Work instruction
The answer must be a single number: the count of lines in the listing that hold the string "respect".

─── Data ───

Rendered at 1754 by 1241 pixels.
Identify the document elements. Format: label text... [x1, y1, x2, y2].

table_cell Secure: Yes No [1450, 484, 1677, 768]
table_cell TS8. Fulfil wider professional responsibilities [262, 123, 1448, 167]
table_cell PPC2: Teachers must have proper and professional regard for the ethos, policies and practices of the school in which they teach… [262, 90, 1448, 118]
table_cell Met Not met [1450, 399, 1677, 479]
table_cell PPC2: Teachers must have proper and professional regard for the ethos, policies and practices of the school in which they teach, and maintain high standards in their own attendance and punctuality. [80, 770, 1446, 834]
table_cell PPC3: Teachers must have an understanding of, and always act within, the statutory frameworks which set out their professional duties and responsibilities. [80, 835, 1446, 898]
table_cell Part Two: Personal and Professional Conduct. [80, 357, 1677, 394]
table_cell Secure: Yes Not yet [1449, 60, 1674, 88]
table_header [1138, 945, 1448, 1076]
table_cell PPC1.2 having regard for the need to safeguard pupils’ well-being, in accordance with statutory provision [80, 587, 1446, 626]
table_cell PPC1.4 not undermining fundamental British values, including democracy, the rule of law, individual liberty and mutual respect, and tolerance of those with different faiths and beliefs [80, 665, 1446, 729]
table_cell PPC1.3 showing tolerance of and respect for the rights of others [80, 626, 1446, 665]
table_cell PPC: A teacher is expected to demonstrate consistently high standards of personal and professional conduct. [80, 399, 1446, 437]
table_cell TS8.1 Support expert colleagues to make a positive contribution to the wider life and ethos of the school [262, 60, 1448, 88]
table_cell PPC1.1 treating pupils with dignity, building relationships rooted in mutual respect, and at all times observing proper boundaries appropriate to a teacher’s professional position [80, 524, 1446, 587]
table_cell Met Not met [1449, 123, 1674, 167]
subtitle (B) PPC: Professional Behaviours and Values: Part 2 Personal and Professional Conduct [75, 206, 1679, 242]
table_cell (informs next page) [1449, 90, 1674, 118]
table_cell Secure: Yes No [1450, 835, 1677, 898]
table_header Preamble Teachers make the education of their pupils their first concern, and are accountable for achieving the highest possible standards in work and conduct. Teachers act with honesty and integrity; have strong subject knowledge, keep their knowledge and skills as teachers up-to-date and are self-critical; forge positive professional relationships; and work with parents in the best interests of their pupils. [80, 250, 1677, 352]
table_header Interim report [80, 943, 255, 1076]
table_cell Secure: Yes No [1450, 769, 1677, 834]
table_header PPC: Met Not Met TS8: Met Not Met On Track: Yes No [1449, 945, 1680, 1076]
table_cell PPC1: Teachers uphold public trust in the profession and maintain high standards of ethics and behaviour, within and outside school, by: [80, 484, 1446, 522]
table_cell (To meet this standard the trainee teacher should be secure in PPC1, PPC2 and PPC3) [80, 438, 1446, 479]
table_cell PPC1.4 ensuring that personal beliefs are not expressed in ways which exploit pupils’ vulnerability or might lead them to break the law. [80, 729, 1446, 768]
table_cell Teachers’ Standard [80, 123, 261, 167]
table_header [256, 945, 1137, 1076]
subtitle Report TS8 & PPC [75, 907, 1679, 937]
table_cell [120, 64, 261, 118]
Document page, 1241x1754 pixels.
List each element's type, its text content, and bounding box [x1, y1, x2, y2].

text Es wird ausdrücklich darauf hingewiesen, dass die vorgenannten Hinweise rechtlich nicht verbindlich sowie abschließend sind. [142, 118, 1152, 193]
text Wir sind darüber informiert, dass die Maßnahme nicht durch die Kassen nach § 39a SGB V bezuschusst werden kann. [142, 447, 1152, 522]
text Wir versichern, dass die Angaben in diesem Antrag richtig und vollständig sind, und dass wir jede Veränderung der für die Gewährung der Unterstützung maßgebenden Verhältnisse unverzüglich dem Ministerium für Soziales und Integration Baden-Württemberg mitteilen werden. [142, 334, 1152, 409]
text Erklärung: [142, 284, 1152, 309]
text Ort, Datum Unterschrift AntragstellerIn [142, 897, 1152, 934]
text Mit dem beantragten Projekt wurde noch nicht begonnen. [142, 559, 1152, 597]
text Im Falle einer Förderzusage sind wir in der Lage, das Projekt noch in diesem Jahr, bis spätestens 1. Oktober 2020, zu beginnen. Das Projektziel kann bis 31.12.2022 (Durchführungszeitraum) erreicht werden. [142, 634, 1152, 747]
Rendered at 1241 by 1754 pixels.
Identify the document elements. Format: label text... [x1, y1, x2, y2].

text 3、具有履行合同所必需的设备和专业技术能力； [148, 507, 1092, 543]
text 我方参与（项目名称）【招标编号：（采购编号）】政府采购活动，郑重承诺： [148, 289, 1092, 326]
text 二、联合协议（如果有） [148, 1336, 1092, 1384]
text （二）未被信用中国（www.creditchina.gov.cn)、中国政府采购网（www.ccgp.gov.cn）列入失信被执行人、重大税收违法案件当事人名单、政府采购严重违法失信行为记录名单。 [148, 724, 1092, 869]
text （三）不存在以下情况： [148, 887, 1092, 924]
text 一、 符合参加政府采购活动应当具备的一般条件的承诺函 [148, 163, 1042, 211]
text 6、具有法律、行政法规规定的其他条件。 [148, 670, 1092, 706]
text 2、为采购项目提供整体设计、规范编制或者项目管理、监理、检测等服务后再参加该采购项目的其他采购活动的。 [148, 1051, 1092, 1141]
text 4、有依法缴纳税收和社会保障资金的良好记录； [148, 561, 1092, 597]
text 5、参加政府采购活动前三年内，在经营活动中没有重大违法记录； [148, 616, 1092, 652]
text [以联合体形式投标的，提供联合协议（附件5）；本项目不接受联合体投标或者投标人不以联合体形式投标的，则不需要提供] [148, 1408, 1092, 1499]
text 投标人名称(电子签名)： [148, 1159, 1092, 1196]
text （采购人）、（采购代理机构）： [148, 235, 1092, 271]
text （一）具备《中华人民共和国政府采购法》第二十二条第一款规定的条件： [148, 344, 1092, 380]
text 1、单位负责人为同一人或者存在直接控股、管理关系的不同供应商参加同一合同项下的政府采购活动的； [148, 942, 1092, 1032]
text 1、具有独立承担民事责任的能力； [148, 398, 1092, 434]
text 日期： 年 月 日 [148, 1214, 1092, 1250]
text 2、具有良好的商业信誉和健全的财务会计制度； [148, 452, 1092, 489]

───

Output
3